From Canteen Food to Daily Meals: Generalizing Food Recognition to More Practical Scenarios
Guoshan Liu, Yang Jiao, Jingjing Chen, Bin Zhu, Yu-Gang Jiang
TL;DR
The paper tackles the challenge of transferring food-recognition models trained on canteen-style datasets to daily-life images by introducing DailyFood-172 and DailyFood-16 as realistic benchmarks. It presents Multi-Cluster Reference Learning (MCRL), a simple yet effective baseline that aligns target samples with multiple source clusters via top-K pseudo labels, with hard and soft selection variants. Empirical results show that integrating MCRL with state-of-the-art UDA methods yields consistent improvements across target datasets and backbones, and ablations confirm the value of multi-cluster and weighted alignment. The work advances practical food recognition by emphasizing cross-domain generalization and providing benchmarks and techniques to bridge the gap between curated datasets and real-world usage.
Abstract
The precise recognition of food categories plays a pivotal role for intelligent health management, attracting significant research attention in recent years. Prominent benchmarks, such as Food-101 and VIREO Food-172, provide abundant food image resources that catalyze the prosperity of research in this field.
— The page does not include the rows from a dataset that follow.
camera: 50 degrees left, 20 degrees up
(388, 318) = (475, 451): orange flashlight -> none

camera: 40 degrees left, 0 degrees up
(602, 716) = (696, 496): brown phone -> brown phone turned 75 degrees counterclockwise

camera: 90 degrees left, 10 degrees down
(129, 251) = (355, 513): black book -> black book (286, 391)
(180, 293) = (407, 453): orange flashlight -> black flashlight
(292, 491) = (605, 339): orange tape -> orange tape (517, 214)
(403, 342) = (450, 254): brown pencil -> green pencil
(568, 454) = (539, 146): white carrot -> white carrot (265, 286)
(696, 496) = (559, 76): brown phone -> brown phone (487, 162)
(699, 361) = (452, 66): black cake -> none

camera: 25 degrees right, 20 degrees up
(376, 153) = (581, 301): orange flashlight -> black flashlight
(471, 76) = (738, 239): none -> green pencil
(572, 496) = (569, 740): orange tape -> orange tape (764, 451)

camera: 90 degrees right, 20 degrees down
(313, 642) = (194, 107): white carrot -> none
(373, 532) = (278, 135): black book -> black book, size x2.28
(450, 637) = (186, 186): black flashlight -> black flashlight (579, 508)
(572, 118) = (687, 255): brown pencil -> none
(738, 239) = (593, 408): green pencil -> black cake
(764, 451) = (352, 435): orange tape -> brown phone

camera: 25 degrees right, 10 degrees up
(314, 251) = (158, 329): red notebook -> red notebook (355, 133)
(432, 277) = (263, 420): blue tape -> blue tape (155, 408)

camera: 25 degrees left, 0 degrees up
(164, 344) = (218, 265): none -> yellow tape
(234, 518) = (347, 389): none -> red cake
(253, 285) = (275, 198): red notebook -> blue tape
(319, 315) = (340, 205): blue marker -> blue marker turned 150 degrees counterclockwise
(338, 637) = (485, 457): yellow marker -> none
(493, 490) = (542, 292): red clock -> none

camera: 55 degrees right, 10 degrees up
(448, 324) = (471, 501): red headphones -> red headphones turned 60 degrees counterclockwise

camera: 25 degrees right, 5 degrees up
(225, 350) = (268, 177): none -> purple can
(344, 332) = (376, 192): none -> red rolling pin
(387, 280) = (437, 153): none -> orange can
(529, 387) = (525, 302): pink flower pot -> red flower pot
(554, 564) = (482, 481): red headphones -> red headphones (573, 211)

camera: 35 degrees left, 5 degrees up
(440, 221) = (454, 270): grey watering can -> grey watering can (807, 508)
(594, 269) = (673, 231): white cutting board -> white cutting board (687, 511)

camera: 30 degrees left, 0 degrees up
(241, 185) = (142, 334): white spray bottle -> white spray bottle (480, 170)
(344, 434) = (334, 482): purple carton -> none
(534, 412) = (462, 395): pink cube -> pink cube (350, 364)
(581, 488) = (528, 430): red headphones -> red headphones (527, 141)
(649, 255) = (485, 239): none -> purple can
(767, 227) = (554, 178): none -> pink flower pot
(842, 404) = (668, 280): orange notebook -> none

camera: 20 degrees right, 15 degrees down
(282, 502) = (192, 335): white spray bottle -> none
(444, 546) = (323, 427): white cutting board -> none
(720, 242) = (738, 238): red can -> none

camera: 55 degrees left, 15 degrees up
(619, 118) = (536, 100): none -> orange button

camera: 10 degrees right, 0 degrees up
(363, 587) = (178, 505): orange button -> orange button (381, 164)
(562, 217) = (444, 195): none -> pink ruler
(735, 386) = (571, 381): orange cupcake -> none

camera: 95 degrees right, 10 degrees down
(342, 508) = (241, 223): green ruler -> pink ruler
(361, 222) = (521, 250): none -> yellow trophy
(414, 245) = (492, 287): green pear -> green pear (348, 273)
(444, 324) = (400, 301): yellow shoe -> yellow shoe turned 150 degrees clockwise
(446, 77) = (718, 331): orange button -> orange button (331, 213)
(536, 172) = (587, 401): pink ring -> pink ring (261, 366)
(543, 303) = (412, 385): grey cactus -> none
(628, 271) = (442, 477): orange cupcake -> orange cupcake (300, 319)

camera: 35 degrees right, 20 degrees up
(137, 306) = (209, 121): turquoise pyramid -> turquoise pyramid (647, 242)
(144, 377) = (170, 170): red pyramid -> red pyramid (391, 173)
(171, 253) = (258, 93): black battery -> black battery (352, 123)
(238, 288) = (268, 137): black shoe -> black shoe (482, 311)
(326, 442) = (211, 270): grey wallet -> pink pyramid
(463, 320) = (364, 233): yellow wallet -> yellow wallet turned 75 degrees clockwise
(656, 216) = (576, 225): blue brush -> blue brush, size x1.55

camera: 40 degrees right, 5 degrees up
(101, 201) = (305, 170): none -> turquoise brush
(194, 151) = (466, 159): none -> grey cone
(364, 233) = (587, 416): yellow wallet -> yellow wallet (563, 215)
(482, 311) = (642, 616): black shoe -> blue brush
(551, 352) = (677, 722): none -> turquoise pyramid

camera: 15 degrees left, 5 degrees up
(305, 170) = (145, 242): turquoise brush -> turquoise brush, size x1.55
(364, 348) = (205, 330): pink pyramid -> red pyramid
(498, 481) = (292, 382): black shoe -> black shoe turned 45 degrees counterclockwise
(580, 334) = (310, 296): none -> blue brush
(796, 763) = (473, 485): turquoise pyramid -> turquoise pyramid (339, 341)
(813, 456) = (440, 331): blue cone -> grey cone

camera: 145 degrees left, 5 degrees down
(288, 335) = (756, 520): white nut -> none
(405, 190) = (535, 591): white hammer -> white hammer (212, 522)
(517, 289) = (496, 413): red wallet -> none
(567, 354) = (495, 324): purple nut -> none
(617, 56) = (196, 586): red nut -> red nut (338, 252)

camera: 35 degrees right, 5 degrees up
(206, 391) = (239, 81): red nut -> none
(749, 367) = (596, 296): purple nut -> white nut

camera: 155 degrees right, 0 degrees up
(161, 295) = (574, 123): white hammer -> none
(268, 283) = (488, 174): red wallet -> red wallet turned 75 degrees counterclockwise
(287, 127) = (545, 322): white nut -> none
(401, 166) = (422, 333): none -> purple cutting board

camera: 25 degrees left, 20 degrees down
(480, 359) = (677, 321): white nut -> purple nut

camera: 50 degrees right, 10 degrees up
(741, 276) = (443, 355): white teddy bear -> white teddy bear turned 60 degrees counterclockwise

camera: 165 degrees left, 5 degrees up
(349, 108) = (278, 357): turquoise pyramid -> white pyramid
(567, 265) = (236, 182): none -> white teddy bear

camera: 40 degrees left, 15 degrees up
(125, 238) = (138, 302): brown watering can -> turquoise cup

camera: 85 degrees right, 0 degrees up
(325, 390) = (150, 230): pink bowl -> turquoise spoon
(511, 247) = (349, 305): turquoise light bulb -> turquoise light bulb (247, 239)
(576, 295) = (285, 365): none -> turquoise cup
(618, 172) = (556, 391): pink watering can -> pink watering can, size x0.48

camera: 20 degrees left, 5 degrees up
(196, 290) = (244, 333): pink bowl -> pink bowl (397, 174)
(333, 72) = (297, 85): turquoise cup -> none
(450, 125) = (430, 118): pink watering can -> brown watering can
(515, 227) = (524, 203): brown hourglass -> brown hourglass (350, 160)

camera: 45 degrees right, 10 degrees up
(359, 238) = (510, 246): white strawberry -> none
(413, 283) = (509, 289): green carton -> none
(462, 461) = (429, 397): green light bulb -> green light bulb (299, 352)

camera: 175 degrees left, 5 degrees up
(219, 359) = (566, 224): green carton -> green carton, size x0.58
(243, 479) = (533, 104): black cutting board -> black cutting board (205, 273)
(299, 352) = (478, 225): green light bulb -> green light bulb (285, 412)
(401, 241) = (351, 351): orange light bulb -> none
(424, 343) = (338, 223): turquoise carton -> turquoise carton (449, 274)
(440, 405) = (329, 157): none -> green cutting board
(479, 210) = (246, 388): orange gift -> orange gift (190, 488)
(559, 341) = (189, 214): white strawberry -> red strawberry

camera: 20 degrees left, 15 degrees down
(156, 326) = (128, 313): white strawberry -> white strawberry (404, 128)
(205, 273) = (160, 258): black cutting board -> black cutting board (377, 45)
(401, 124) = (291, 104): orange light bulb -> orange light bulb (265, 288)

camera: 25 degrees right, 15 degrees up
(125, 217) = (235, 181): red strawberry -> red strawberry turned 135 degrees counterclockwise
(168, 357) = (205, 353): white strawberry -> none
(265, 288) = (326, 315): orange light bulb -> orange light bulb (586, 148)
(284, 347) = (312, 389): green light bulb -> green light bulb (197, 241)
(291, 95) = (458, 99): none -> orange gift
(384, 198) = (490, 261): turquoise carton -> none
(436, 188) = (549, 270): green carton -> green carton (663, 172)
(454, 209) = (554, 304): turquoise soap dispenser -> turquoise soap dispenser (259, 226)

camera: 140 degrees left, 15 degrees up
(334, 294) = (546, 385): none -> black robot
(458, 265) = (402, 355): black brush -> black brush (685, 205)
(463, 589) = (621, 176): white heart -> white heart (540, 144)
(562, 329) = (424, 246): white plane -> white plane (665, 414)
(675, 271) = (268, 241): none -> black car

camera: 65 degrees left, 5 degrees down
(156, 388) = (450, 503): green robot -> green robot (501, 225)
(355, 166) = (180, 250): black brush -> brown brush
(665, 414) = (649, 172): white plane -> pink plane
Nevertheless, these datasets are well-curated from canteen scenarios and thus deviate from food appearances in daily life. This discrepancy poses great challenges in effectively transferring classifiers trained on these canteen datasets to broader daily-life scenarios encountered by humans. Toward this end, we present two new benchmarks, namely DailyFood-172 and DailyFood-16, specifically designed to curate food images from everyday meals. These two datasets are used to evaluate the transferability of approaches from the well-curated food image domain to the everyday-life food image domain. In addition, we also propose a simple yet effective baseline method named Multi-Cluster Reference Learning (MCRL) to tackle the aforementioned domain gap. MCRL is motivated by the observation that food images in daily-life scenarios exhibit greater intra-class appearance variance compared with those in well-curated benchmarks. Notably, MCRL can be seamlessly coupled with existing approaches, yielding non-trivial performance enhancements. We hope our new benchmarks can inspire the community to explore the transferability of food recognition models trained on well-curated datasets toward practical real-life applications.